Barone worked with All-Pro players Alge Crumpler (Falcons) and Antonio Gates (Chargers), and Julius Thomas (Broncos) all of whom made multiple Pro Bowl appearances under his guidance. Kyle Rudolph (Vikings) also was selected to the Pro Bowl after the 2017 season. This feat marked the first time in NFL history that a tight ends coach had four players selected to Pro Bowls with four teams. In addition, Barone also coached multiple Pro Bowl caliber players as the Offensive Line coach for the Denver Broncos, including; Ryan Clady, Zane Beadles, Louis Vasquez, Matt Paradis and Evan Mathis. Barone coached teams that led the NFL in rushing four times.

===Minnesota Vikings===
In January 2017, Barone was hired by the Minnesota Vikings as their tight ends coach under head coach Mike Zimmer.
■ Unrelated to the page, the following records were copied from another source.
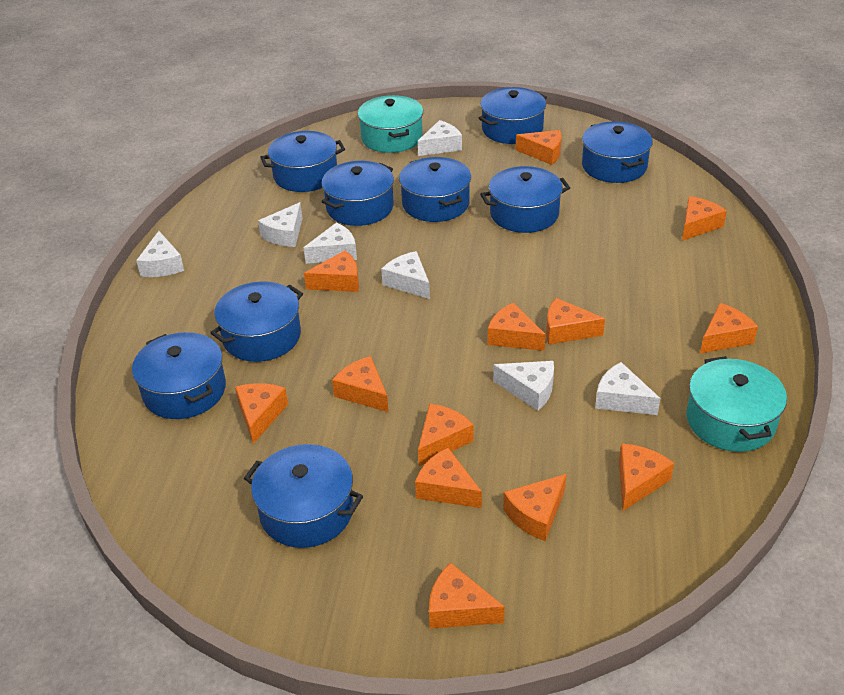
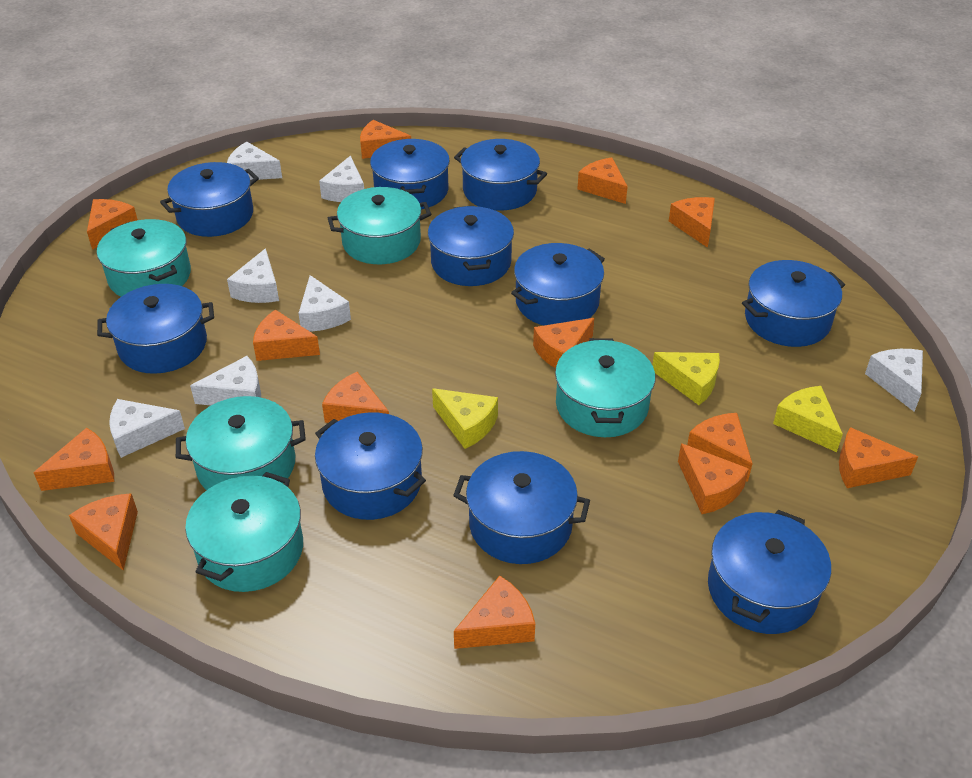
blue pot: 9 -> 10
turquoise pot: 2 -> 5
yellow cheese: 0 -> 3

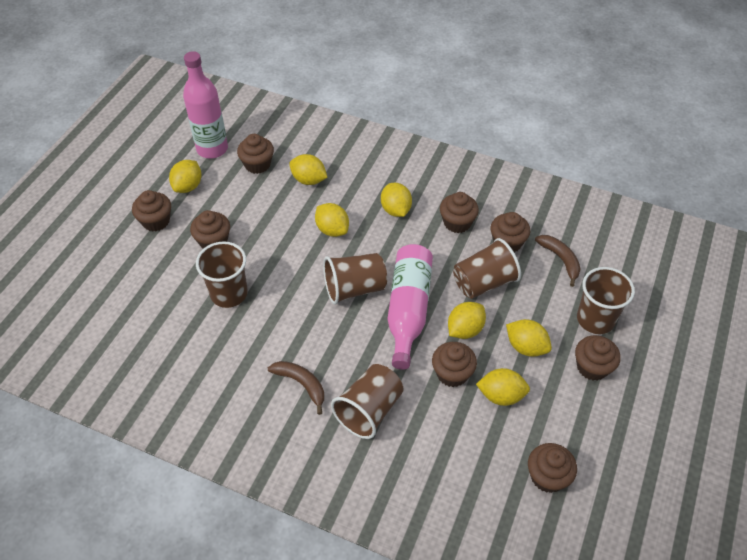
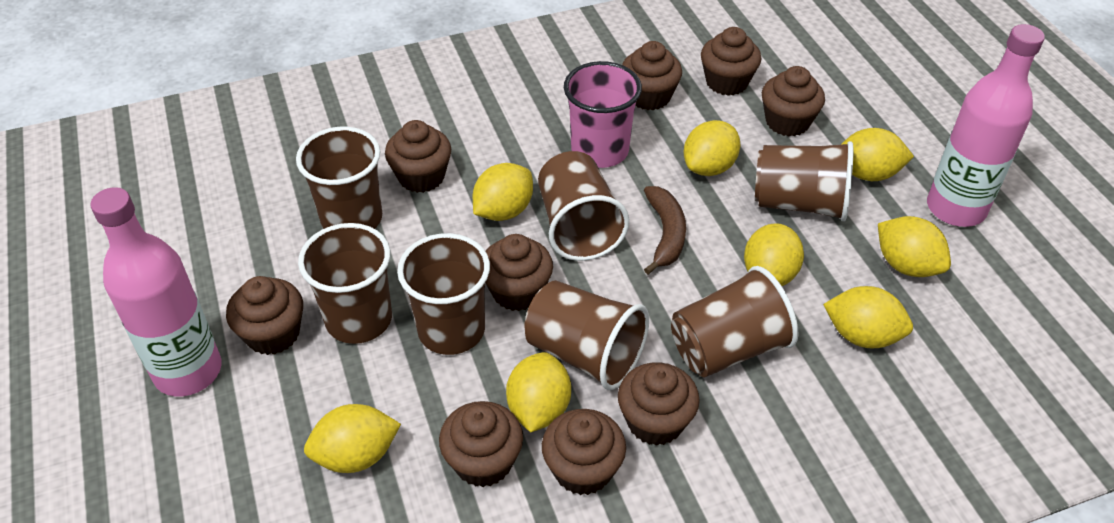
brown banana: 2 -> 1
brown cup: 5 -> 7
brown cupcake: 8 -> 9
pink cup: 0 -> 1
yellow lemon: 7 -> 8

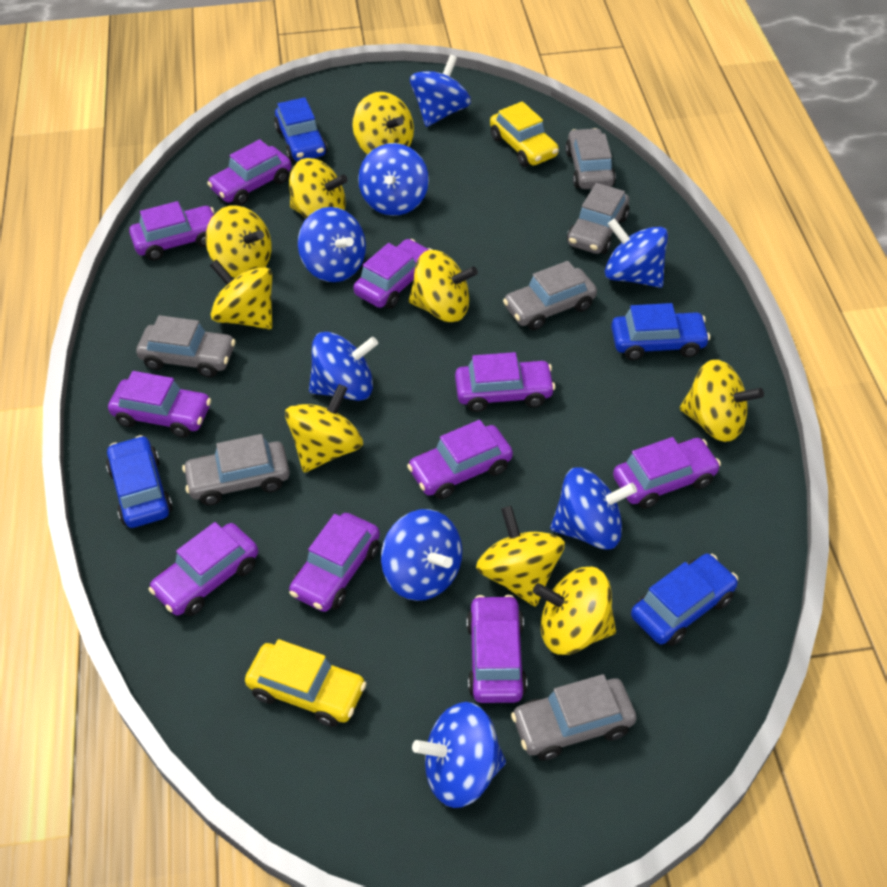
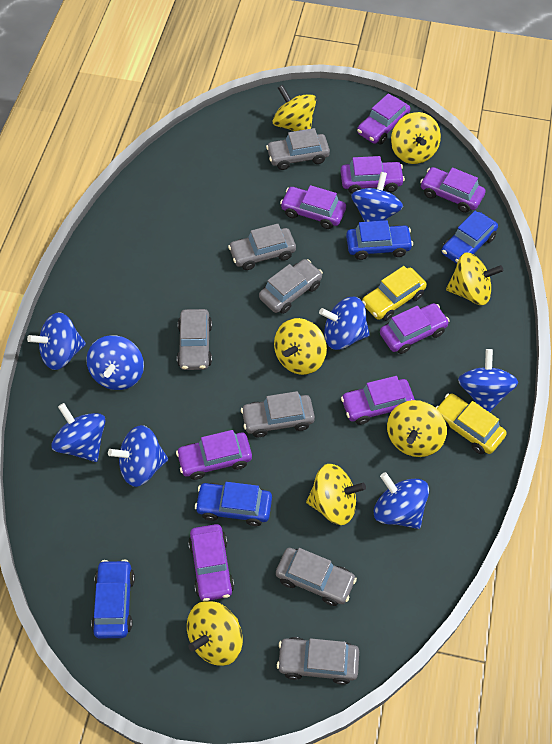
grey car: 6 -> 7
purple car: 10 -> 8
yellow spinning top: 9 -> 7

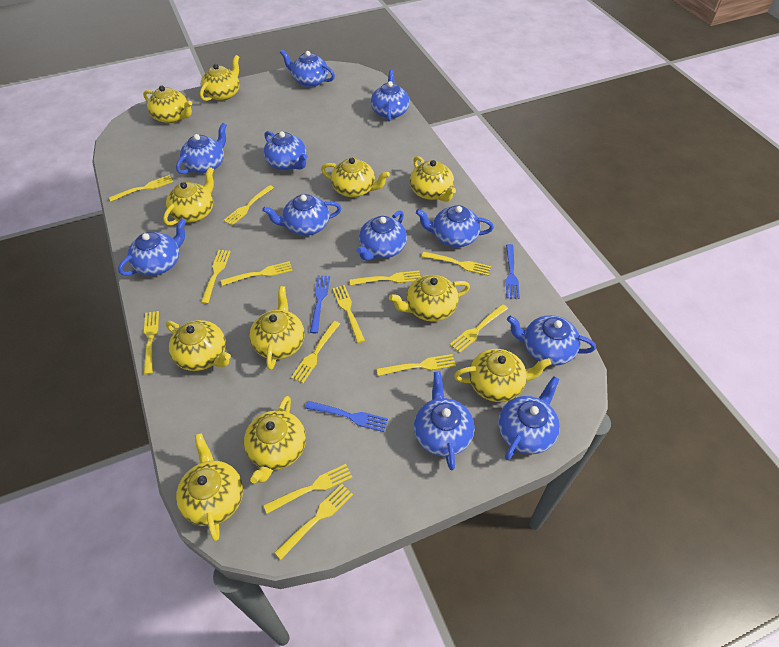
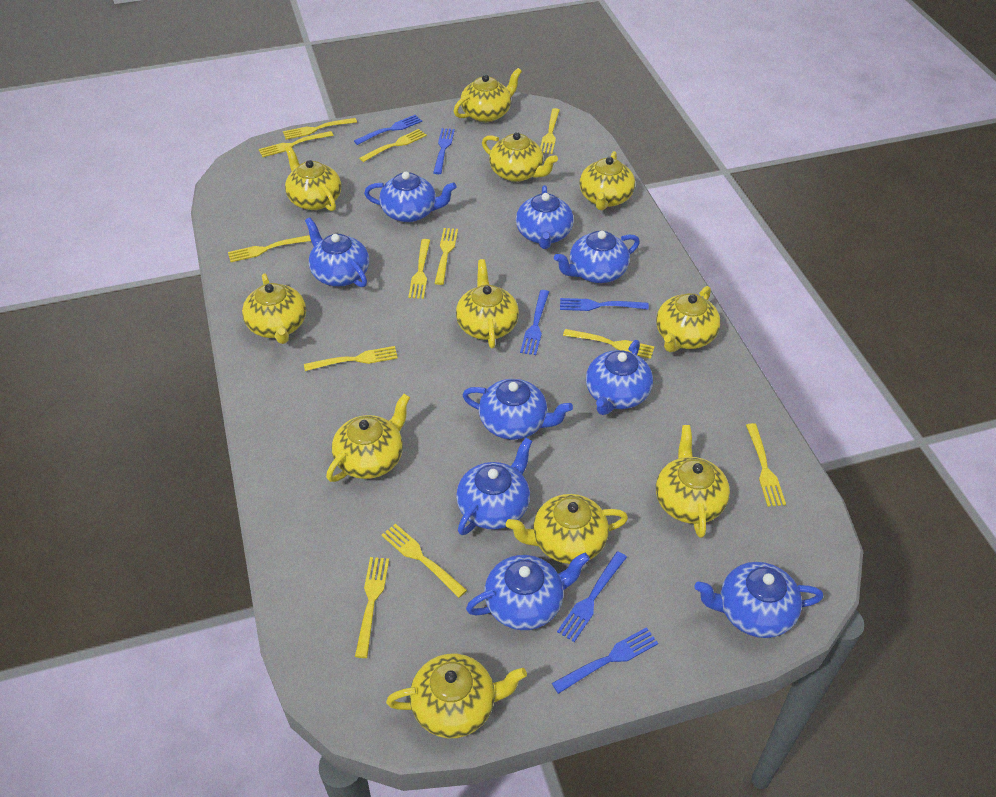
blue fork: 3 -> 6
blue teapot: 11 -> 9
yellow fork: 13 -> 12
In 2018, following the sudden death of offensive line coach Tony Sparano, Barone was moved to co-offensive line coach along with Andrew Janocko.

===Chicago Bears===
On January 9, 2020, Barone was hired by the Chicago Bears as their tight ends coach under head coach Matt Nagy.

===New Orleans Saints===
On February 15, 2023, the New Orleans Saints hired Barone as their tight ends coach.

==Personal life==
Barone has three children: Gianna, Stefano, and Isabella.